The Buddhist monastic complex of Takht-i-Bahi (Throne of Origins) is situated on top of a 152 m high hill, about 80 km from Peshawar and 16 km north-west of the city of Mardan. It was founded in the early 1st century AD, and was successively occupied and expanded from that time until it fell into disuse through the discontinuation of charitable endowments in modern times. Owing to its location on the crest of a hill, it escaped the invasions of the Huns and other antagonistic peoples, leaving it today with much of its original character intact. The name Takht-i-Bahi derives from the spring on the hilltop and is literally translated as 'Spring Throne'.

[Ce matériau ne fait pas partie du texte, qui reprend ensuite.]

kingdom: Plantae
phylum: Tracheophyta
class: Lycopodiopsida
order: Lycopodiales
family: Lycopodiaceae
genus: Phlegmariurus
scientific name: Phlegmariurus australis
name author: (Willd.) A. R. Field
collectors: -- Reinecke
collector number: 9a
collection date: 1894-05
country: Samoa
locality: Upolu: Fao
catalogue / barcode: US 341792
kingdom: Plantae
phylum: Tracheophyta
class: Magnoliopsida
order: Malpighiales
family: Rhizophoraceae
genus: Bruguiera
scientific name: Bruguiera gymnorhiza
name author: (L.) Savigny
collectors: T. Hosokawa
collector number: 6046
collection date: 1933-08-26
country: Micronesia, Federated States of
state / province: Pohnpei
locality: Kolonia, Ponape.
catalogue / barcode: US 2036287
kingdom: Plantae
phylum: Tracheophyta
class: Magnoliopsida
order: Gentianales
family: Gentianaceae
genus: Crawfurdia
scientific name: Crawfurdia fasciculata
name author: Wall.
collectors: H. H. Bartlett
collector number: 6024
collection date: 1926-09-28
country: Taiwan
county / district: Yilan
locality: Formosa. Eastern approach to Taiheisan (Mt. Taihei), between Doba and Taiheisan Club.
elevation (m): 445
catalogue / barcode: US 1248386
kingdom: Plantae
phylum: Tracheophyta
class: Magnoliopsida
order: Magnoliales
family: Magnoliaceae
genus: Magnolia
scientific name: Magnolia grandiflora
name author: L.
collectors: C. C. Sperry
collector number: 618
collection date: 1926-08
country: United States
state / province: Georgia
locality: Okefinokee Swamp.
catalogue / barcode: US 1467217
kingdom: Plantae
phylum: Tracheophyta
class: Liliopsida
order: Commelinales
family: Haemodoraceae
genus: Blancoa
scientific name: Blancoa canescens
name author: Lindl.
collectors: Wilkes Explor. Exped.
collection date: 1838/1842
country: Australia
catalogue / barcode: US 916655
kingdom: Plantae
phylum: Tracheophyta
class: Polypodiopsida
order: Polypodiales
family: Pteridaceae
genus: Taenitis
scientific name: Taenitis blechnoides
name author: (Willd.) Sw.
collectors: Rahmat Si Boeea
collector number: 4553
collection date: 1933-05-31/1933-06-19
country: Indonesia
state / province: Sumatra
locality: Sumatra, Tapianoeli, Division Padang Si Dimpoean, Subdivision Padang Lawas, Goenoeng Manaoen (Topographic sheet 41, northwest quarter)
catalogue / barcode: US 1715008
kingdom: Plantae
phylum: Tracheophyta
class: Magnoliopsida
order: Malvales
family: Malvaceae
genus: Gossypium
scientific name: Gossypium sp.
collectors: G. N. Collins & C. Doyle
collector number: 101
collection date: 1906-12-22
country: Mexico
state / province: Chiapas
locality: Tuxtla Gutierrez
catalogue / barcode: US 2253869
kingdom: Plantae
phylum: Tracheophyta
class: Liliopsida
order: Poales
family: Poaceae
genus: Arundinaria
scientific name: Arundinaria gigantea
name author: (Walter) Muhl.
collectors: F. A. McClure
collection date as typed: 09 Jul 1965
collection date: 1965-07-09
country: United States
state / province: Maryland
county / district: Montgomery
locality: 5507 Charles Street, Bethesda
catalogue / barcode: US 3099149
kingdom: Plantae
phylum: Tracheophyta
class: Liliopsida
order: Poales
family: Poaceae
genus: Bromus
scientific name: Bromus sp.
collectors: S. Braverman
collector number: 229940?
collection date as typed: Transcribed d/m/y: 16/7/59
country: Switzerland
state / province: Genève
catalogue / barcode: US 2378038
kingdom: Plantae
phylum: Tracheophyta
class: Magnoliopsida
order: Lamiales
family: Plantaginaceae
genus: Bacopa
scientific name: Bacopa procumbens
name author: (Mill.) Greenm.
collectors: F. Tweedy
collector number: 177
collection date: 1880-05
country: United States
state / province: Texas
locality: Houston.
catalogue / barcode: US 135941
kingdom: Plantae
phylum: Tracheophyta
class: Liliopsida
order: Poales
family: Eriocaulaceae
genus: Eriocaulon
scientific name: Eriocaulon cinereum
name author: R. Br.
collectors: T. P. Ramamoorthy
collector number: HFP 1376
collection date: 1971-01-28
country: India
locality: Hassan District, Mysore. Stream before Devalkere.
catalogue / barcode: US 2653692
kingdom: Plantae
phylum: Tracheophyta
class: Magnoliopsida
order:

The complex, the most impressive and complete Buddhist monastery in Pakistan, consists of four main groups:

  • the Court of Stupas with a cluster of stupas beside the main stupa in the middle courtyard, embellished with a series of tall niches to enshrine Buddhist statues;
  • the early monastic complex with residential cells around an open court, assembly hall and refectory;
  • the temple complex with a main stupa in the middle of a courtyard adorned with statues niches similar to the earlier stupa court;
  • the tantric monastic complex with an open courtyard in front of a series of dark cells with low openings for mystical meditation, in keeping with tantric practice.

In 1871, many sculptures were found at Takht-i-Bahi. Some depicted stories from the life of the Buddha while others, more devotional in nature, included the Buddha and Bodhisattava.

The Court of Stupas is surrounded on three sides by open alcoves or chapels. The excavators were of the view that originally they contained single plaster statues of the Buddha sitting or standing, dedicated in memory of holy men or donated by rich pilgrims. The monastery to the north was probably a two-storey structure consisting of an open court, ringed with cells, kitchens and a refectory.